┌─ SOURCE INFORMATION

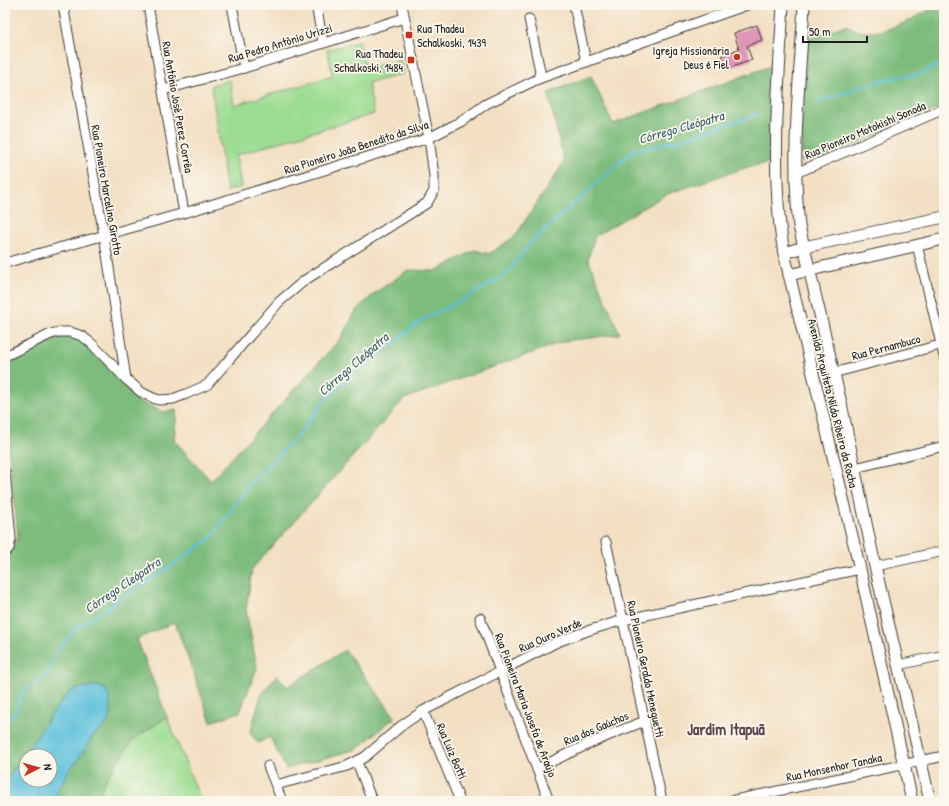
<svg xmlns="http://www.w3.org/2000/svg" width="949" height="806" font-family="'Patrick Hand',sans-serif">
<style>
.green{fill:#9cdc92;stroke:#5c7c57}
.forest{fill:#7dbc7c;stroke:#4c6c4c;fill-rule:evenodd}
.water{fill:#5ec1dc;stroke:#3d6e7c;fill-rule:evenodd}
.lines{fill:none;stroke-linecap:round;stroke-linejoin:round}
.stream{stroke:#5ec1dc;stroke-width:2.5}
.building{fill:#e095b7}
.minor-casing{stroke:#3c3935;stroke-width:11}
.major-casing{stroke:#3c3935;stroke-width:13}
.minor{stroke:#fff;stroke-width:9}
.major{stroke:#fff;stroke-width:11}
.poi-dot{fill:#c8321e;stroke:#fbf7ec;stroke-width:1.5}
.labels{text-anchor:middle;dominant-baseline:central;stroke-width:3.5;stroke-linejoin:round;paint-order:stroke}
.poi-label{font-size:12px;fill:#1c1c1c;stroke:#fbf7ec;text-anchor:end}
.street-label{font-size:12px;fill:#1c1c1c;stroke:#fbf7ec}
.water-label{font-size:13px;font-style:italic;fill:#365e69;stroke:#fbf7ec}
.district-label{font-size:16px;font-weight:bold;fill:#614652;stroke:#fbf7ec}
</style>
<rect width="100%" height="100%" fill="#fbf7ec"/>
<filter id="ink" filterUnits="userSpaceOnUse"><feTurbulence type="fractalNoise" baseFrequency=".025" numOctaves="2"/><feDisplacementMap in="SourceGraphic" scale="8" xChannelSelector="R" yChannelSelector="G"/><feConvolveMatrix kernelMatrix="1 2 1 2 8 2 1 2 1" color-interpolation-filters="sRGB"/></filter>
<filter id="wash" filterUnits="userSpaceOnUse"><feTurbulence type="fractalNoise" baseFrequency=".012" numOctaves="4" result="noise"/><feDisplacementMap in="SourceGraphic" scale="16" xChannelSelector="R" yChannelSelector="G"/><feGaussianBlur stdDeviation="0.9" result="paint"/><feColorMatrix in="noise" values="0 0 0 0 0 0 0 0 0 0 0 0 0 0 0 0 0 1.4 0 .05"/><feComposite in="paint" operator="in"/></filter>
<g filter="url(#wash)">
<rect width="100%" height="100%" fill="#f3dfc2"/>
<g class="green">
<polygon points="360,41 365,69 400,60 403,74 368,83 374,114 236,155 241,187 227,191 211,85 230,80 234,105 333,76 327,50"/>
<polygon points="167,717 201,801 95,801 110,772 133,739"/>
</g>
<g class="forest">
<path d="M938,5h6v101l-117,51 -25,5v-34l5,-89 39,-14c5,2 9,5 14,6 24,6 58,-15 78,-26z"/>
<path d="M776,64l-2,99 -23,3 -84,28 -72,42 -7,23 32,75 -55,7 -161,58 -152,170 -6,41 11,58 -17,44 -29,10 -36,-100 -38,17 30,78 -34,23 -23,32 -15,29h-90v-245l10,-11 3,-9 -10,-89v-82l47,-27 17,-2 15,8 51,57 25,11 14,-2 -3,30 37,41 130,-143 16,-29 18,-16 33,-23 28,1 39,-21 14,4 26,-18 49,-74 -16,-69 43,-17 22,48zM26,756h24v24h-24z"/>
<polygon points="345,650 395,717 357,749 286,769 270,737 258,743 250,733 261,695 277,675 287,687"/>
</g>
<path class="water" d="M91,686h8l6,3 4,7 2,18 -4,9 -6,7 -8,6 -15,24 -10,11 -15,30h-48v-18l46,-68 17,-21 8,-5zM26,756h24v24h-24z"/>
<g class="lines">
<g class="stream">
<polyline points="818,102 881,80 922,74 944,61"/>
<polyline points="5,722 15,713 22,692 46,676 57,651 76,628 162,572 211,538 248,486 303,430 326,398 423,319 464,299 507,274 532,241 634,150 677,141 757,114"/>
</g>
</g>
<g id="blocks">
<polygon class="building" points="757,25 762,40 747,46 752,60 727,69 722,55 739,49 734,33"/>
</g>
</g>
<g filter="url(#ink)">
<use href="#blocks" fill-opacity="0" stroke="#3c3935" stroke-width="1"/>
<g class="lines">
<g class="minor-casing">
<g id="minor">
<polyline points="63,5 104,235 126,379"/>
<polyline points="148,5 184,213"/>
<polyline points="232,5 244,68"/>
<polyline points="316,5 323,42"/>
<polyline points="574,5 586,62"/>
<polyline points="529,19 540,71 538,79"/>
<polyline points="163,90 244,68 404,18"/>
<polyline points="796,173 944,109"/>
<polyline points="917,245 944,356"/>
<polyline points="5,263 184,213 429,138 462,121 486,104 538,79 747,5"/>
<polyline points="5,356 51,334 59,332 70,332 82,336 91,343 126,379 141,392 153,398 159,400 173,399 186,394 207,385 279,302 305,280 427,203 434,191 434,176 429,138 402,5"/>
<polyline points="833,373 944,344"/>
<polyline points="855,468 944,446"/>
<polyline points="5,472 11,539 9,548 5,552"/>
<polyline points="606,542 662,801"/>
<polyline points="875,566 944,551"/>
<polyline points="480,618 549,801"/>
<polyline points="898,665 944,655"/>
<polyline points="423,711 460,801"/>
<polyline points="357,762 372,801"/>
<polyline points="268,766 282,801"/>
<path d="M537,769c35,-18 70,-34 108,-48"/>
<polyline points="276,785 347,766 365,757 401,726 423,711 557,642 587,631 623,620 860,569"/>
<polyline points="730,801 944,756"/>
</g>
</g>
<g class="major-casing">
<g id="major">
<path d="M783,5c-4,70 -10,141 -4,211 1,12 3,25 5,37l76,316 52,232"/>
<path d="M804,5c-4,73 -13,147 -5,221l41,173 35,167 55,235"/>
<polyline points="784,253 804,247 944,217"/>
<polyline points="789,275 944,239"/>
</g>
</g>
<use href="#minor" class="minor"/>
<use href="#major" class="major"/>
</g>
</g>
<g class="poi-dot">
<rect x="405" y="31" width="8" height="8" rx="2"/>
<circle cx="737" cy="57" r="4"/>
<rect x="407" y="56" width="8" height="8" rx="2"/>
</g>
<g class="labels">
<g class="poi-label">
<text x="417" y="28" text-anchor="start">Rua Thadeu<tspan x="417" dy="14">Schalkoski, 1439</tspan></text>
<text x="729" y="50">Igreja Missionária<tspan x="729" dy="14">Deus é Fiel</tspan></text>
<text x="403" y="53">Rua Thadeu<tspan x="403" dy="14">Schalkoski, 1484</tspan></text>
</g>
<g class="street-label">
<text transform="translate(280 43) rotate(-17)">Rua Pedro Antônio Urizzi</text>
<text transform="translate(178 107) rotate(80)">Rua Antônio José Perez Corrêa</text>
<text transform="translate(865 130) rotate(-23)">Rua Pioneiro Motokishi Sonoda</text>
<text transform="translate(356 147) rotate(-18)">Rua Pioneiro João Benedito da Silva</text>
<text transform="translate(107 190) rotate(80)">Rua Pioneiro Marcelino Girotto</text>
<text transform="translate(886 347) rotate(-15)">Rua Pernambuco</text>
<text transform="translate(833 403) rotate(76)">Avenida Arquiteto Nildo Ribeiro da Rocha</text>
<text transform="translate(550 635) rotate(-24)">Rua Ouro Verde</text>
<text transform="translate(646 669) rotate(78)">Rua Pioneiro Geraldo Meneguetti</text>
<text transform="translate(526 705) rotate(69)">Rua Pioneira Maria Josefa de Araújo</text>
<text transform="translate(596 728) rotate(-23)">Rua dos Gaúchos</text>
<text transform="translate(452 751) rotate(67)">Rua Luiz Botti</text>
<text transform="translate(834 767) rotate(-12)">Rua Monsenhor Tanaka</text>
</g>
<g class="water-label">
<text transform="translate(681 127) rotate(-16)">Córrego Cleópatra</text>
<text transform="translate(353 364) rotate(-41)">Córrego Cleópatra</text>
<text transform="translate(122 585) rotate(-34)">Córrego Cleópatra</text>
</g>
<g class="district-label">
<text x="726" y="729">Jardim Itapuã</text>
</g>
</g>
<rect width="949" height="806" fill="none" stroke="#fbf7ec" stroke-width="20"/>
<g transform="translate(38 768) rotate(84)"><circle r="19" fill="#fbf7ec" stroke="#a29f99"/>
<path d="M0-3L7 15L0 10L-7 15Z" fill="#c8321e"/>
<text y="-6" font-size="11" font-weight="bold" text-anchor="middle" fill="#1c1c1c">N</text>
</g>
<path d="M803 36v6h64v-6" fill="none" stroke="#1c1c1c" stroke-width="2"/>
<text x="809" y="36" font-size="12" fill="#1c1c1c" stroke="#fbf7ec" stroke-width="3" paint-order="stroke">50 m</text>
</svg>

└─
┌─ SOURCE INFORMATION

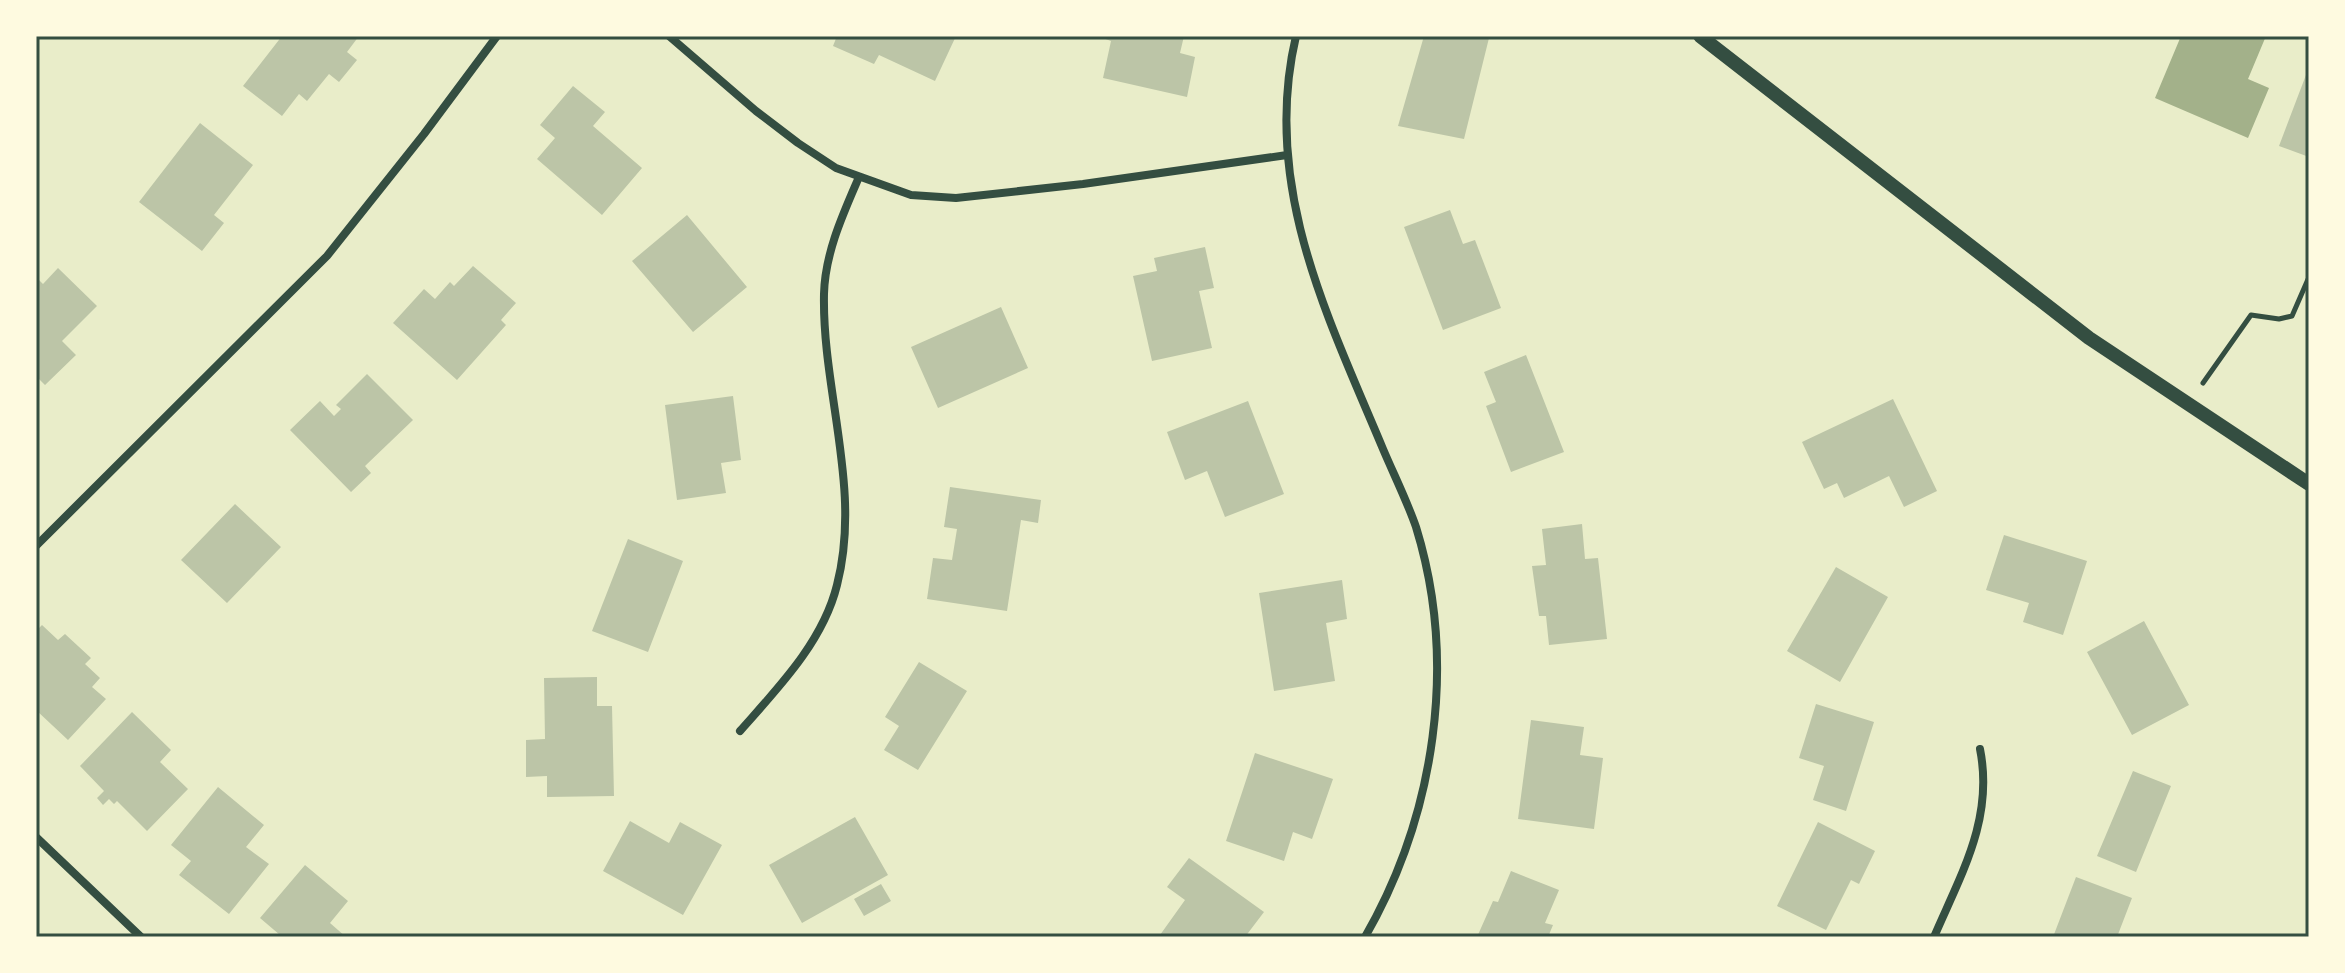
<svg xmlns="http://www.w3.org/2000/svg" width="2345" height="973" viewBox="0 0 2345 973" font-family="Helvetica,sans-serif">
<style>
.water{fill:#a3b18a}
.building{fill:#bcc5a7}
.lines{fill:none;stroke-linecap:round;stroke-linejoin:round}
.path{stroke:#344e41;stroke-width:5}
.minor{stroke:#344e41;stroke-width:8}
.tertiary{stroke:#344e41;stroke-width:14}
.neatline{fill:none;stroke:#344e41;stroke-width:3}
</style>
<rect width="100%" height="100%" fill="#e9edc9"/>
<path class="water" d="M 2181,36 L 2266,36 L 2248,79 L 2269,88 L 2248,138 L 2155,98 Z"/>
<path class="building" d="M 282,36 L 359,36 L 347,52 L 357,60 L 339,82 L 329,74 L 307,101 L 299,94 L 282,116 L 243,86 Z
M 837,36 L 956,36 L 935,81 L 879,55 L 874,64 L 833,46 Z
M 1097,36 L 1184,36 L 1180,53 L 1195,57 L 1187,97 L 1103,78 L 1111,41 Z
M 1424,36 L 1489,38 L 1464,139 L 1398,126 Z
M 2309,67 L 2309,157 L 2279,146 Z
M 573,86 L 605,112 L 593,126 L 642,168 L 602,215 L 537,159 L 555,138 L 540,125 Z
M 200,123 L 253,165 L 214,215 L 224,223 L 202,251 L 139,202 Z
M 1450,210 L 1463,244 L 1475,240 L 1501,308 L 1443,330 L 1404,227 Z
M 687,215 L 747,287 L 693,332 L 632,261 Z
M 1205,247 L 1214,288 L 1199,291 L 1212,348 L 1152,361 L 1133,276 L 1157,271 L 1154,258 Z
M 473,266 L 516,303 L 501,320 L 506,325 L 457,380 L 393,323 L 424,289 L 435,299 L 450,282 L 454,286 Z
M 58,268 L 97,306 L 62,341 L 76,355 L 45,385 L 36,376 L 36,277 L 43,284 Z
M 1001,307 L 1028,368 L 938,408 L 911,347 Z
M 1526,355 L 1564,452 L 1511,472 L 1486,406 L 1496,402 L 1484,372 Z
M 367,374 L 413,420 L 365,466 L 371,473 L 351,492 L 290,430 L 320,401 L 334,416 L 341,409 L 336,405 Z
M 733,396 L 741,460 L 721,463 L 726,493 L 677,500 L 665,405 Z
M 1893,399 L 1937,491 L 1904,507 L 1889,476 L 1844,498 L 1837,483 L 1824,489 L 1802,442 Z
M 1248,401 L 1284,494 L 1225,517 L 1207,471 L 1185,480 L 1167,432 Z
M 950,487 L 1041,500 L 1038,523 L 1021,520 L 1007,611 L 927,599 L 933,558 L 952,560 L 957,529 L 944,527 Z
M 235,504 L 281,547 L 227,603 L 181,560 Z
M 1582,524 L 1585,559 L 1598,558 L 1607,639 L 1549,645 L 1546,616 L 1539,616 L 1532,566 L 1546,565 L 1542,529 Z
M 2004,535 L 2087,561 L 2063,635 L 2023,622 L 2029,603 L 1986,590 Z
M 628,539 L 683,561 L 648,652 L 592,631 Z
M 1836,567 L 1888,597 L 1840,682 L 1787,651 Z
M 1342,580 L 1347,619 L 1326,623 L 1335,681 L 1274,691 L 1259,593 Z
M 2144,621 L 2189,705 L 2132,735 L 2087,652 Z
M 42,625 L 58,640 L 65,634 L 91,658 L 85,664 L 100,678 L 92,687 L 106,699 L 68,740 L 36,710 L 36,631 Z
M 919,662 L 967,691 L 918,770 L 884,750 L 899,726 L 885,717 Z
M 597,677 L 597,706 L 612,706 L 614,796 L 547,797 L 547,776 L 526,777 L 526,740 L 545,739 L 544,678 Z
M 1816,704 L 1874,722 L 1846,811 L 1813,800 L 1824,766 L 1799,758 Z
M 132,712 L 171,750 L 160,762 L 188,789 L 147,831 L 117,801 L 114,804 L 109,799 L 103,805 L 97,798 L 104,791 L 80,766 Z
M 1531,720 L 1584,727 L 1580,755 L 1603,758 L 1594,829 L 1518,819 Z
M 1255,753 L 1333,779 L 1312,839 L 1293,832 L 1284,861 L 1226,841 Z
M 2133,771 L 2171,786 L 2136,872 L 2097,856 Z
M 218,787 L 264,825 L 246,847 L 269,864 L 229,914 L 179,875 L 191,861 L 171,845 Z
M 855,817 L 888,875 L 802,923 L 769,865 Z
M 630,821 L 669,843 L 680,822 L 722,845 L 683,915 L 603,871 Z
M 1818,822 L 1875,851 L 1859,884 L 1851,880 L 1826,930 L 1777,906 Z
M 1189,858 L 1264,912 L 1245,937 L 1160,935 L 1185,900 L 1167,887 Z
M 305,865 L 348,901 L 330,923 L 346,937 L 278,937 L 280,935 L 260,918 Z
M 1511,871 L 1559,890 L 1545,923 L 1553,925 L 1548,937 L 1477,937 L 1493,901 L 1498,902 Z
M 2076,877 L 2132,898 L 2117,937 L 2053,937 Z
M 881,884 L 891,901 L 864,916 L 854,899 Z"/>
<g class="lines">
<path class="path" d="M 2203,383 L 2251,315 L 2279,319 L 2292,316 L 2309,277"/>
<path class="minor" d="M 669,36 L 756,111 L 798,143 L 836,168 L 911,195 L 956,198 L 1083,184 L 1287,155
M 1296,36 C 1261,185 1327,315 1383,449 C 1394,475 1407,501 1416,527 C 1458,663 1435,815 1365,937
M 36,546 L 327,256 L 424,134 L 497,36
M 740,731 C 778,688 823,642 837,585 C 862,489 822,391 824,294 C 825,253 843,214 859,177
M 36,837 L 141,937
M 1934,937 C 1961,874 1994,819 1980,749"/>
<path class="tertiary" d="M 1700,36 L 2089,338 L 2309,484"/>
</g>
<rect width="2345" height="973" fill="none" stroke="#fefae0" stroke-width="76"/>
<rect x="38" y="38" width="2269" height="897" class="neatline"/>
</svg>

└─

Go through the data and count each line that has the word "evenodd", then give the total alone.

2